* _About this task_
Rewrite the records below with "graph" in place of every "chart", keeping all other text unchanged. Leave the pictures out of your version.

(Chart-based quiz items)
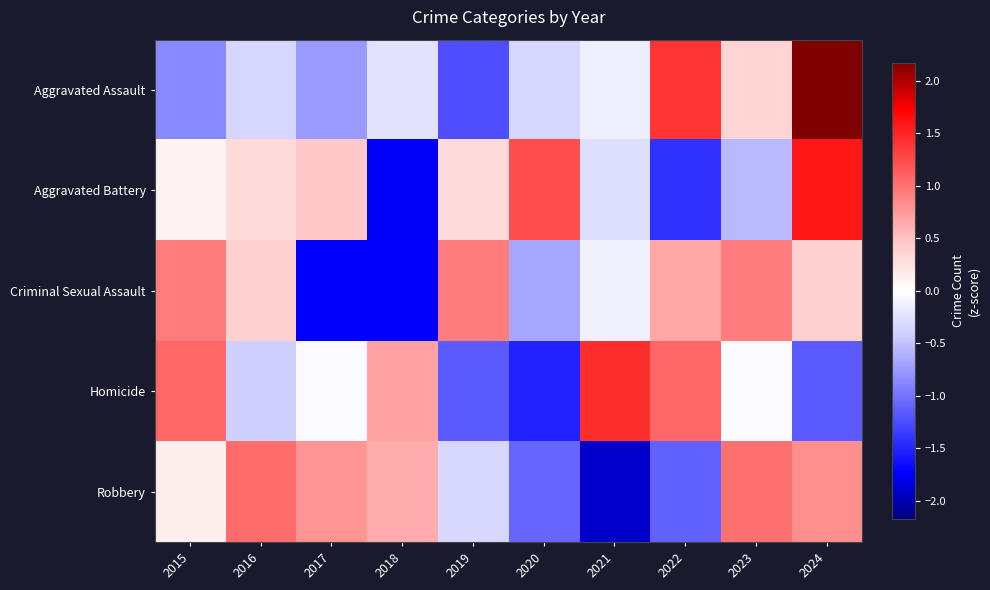

Reading left to right, extract all data points from this chart.

Aggravated Assault: 2015=-0.9	2016=-0.4	2017=-0.8	2018=-0.2	2019=-1.2	2020=-0.4	2021=-0.1	2022=1.4	2023=0.4	2024=2.2
Aggravated Battery: 2015=0.1	2016=0.3	2017=0.4	2018=-1.8	2019=0.3	2020=1.3	2021=-0.3	2022=-1.4	2023=-0.6	2024=1.6
Criminal Sexual Assault: 2015=0.9	2016=0.4	2017=-1.7	2018=-1.7	2019=0.9	2020=-0.7	2021=-0.1	2022=0.7	2023=0.9	2024=0.4
Homicide: 2015=1.1	2016=-0.4	2017=-0.0	2018=0.7	2019=-1.1	2020=-1.5	2021=1.4	2022=1.1	2023=-0.0	2024=-1.1
Robbery: 2015=0.1	2016=1.0	2017=0.8	2018=0.6	2019=-0.3	2020=-1.1	2021=-1.9	2022=-1.1	2023=1.0	2024=0.8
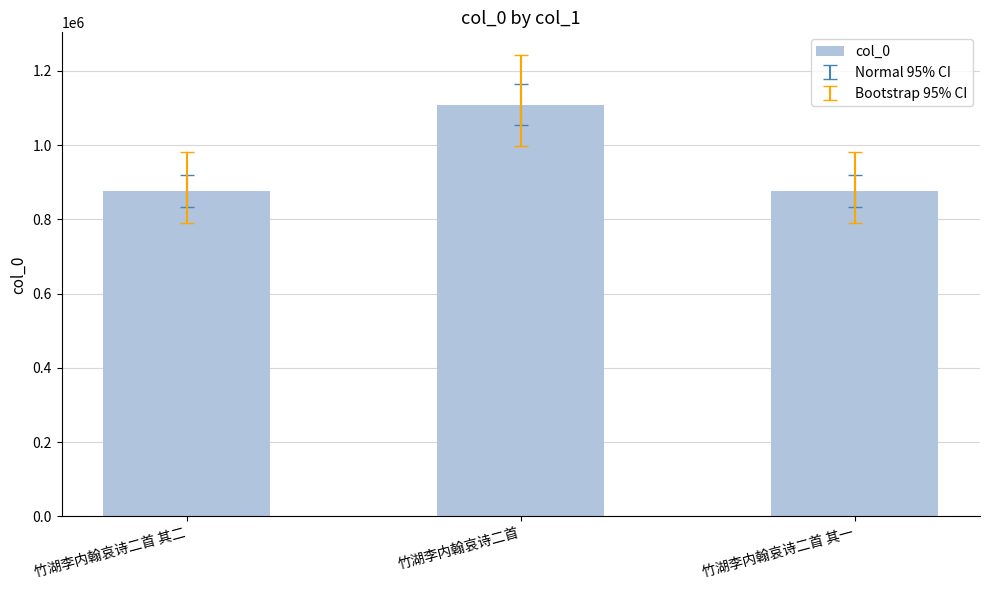

Approximately how many times larger is the value at 竹湖李内翰哀诗二首 其一 compared to 竹湖李内翰哀诗二首 其二?

1.0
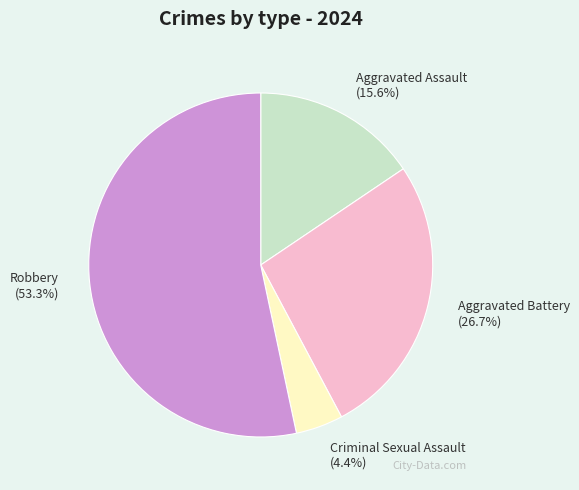

Does Robbery represent more than half of the total?

Yes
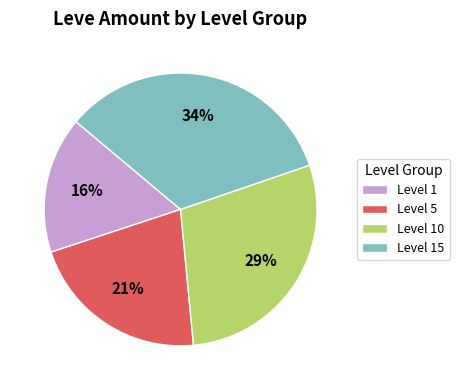

How many slices are in this pie chart?

4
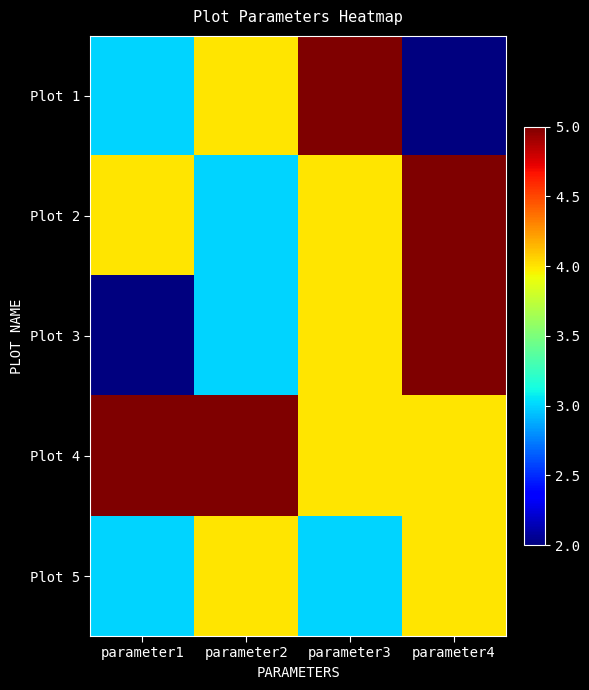

Count the number of categories in the chart.

4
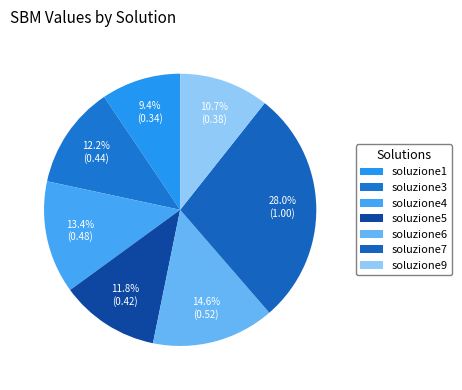

How many segments does this pie chart have?

7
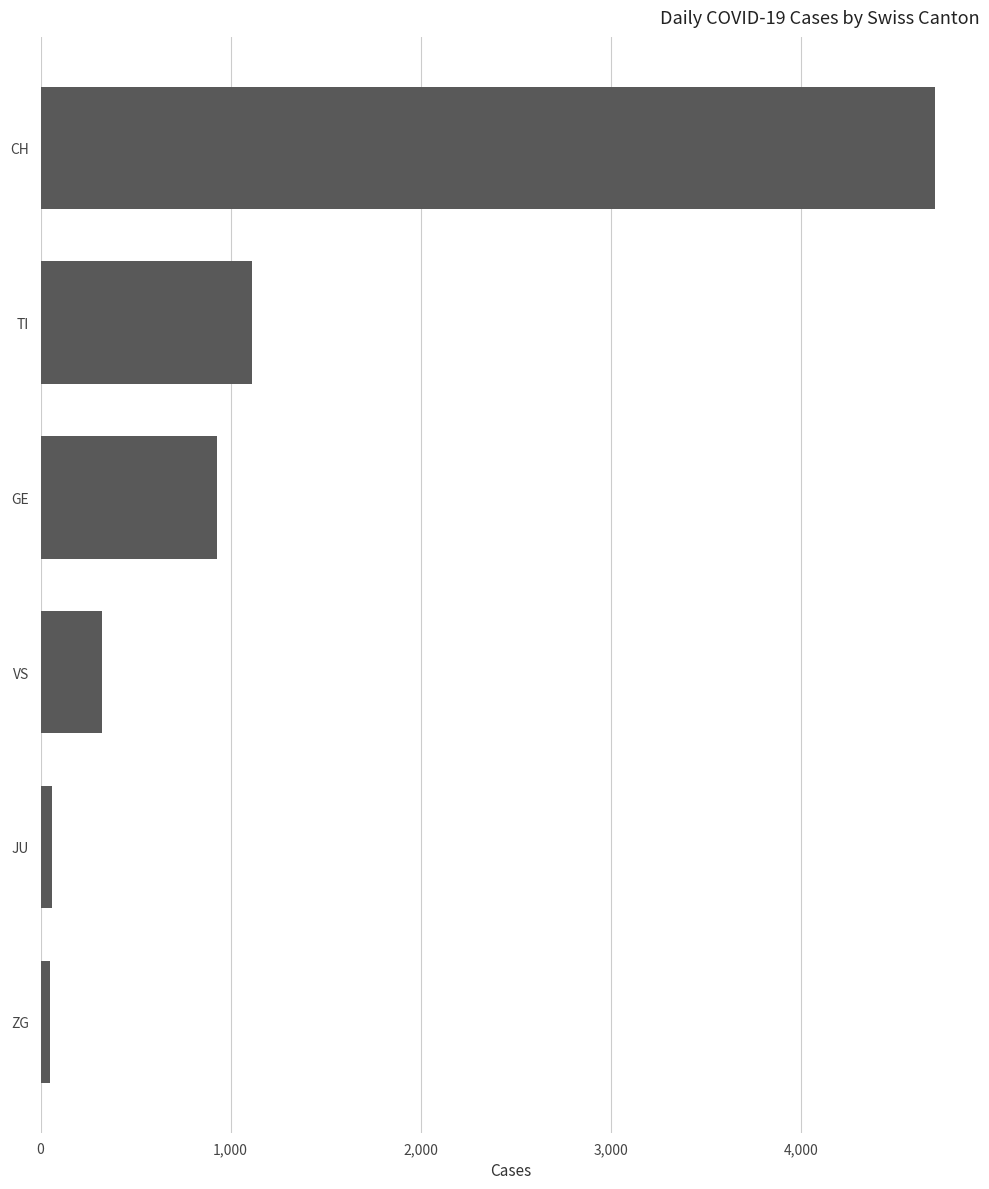

What is the label of the 2nd bar from the bottom?

JU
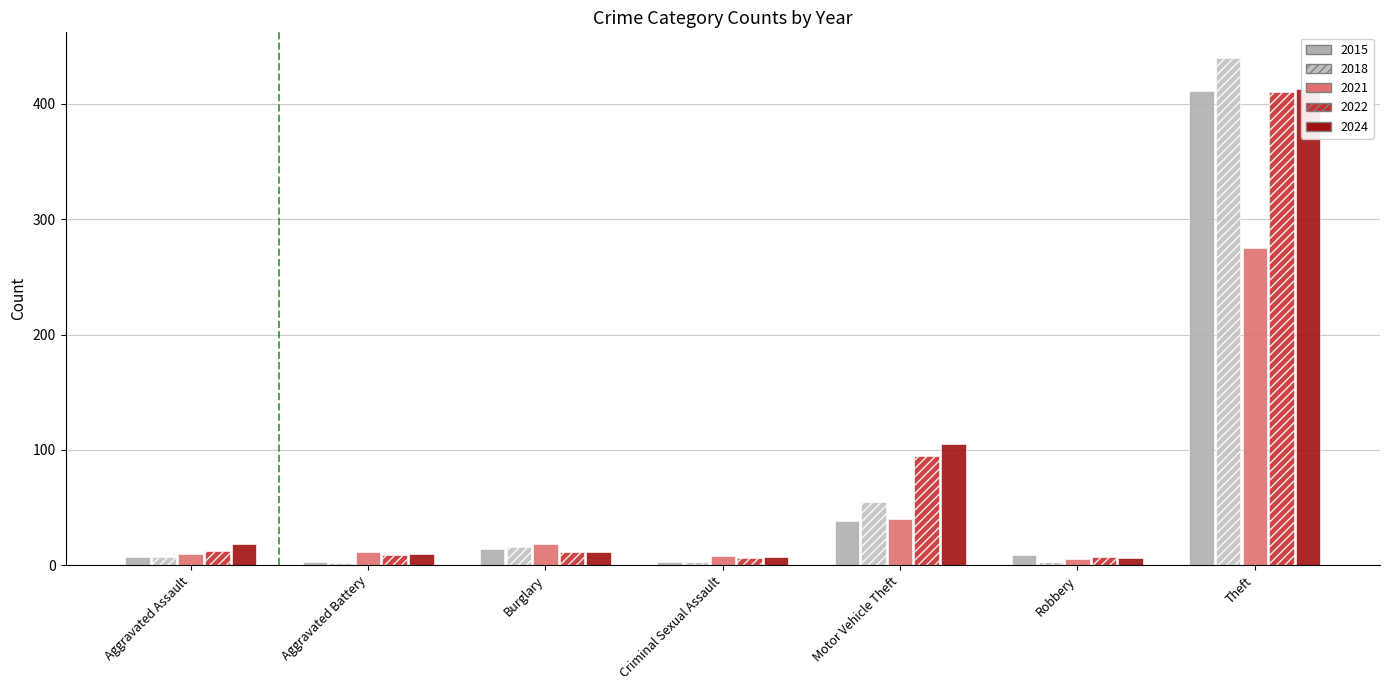

Reading left to right, list all the values displayed in this chart.

2015: 7	3	14	3	38	9	411
2018: 7	2	16	3	55	3	440
2021: 10	11	18	8	40	5	275
2022: 12	9	11	6	95	7	410
2024: 18	10	11	7	105	6	413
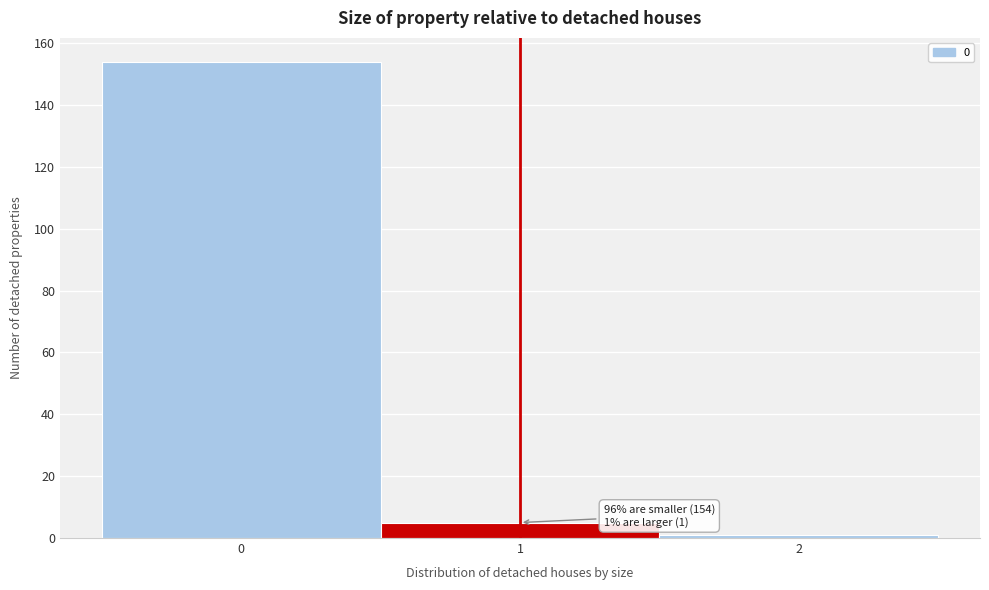

Which range on the x-axis has the tallest bar?

-0.5 to 0.5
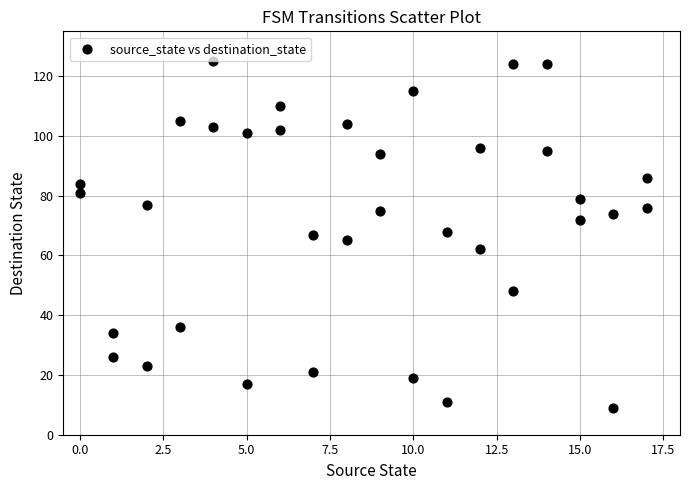

What is the range of Y values (max minus min)?

116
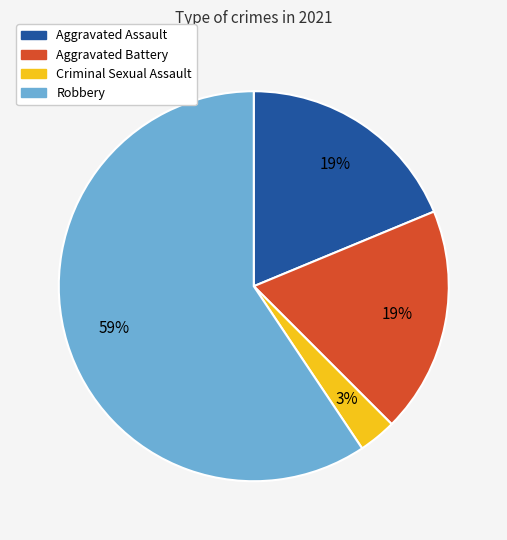

Is there a majority slice in this chart?

Yes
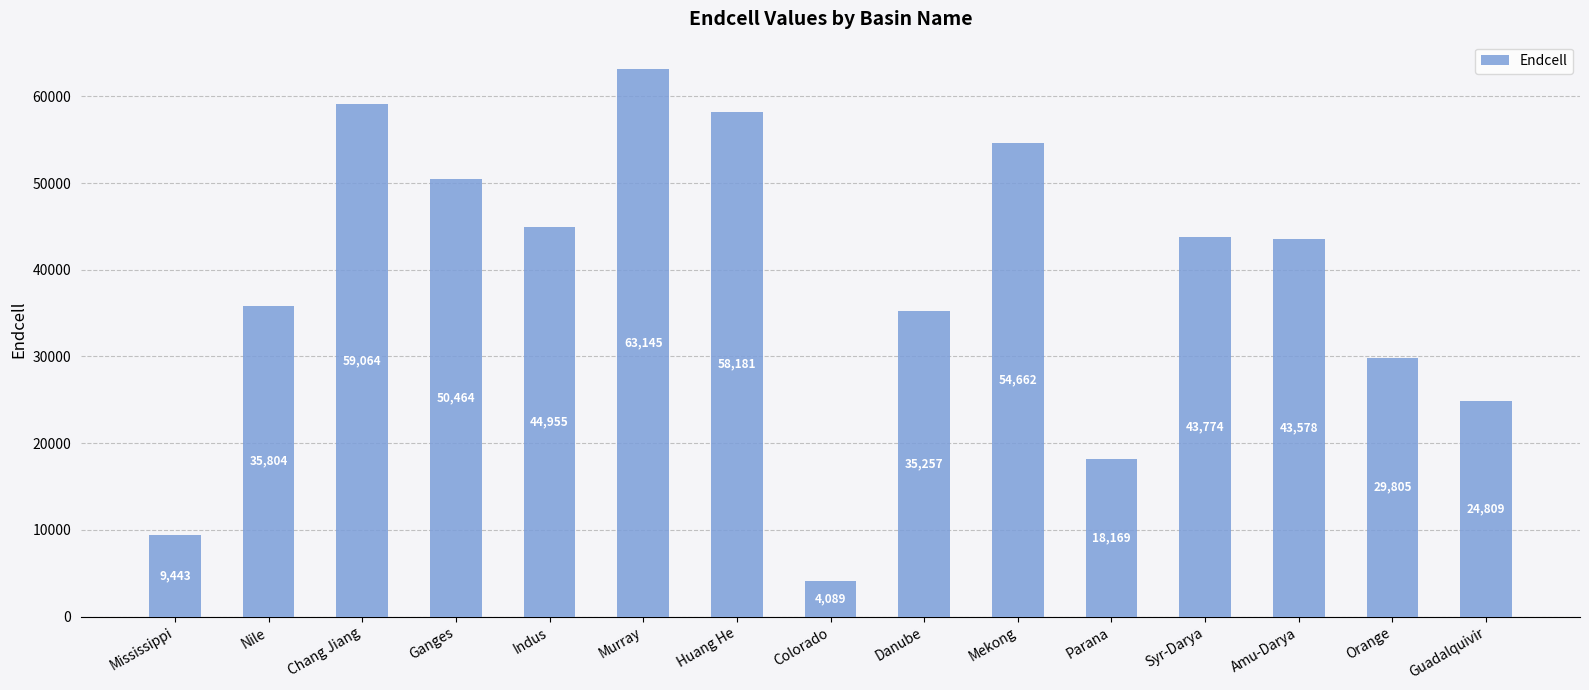

List the labels in order of value, smallest first.

Colorado, Mississippi, Parana, Guadalquivir, Orange, Danube, Nile, Amu-Darya, Syr-Darya, Indus, Ganges, Mekong, Huang He, Chang Jiang, Murray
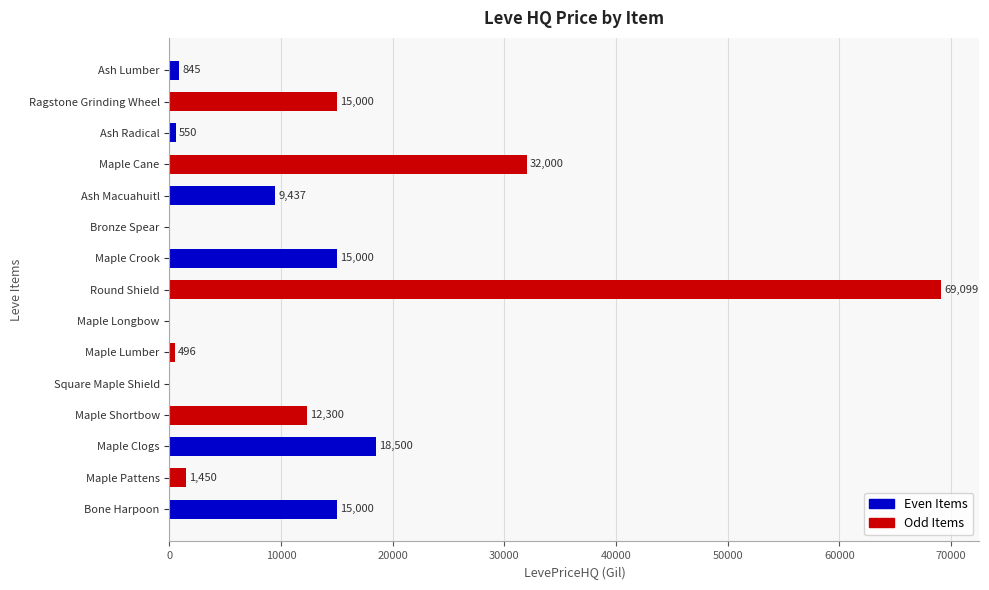

What is the approximate value at Bone Harpoon?

15000.0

* _Task response_
Reading left to right, extract all data points from this graph.

Aggravated Assault: 2015=-0.9	2016=-0.4	2017=-0.8	2018=-0.2	2019=-1.2	2020=-0.4	2021=-0.1	2022=1.4	2023=0.4	2024=2.2
Aggravated Battery: 2015=0.1	2016=0.3	2017=0.4	2018=-1.8	2019=0.3	2020=1.3	2021=-0.3	2022=-1.4	2023=-0.6	2024=1.6
Criminal Sexual Assault: 2015=0.9	2016=0.4	2017=-1.7	2018=-1.7	2019=0.9	2020=-0.7	2021=-0.1	2022=0.7	2023=0.9	2024=0.4
Homicide: 2015=1.1	2016=-0.4	2017=-0.0	2018=0.7	2019=-1.1	2020=-1.5	2021=1.4	2022=1.1	2023=-0.0	2024=-1.1
Robbery: 2015=0.1	2016=1.0	2017=0.8	2018=0.6	2019=-0.3	2020=-1.1	2021=-1.9	2022=-1.1	2023=1.0	2024=0.8

Approximately how many times larger is the value at 竹湖李内翰哀诗二首 其一 compared to 竹湖李内翰哀诗二首 其二?

1.0

Does Robbery represent more than half of the total?

Yes

How many slices are in this pie graph?

4

Count the number of categories in the graph.

4

How many segments does this pie graph have?

7

What is the label of the 2nd bar from the bottom?

JU

Reading left to right, list all the values displayed in this graph.

2015: 7	3	14	3	38	9	411
2018: 7	2	16	3	55	3	440
2021: 10	11	18	8	40	5	275
2022: 12	9	11	6	95	7	410
2024: 18	10	11	7	105	6	413

Which range on the x-axis has the tallest bar?

-0.5 to 0.5

What is the range of Y values (max minus min)?

116

Is there a majority slice in this graph?

Yes

List the labels in order of value, smallest first.

Colorado, Mississippi, Parana, Guadalquivir, Orange, Danube, Nile, Amu-Darya, Syr-Darya, Indus, Ganges, Mekong, Huang He, Chang Jiang, Murray

What is the approximate value at Bone Harpoon?

15000.0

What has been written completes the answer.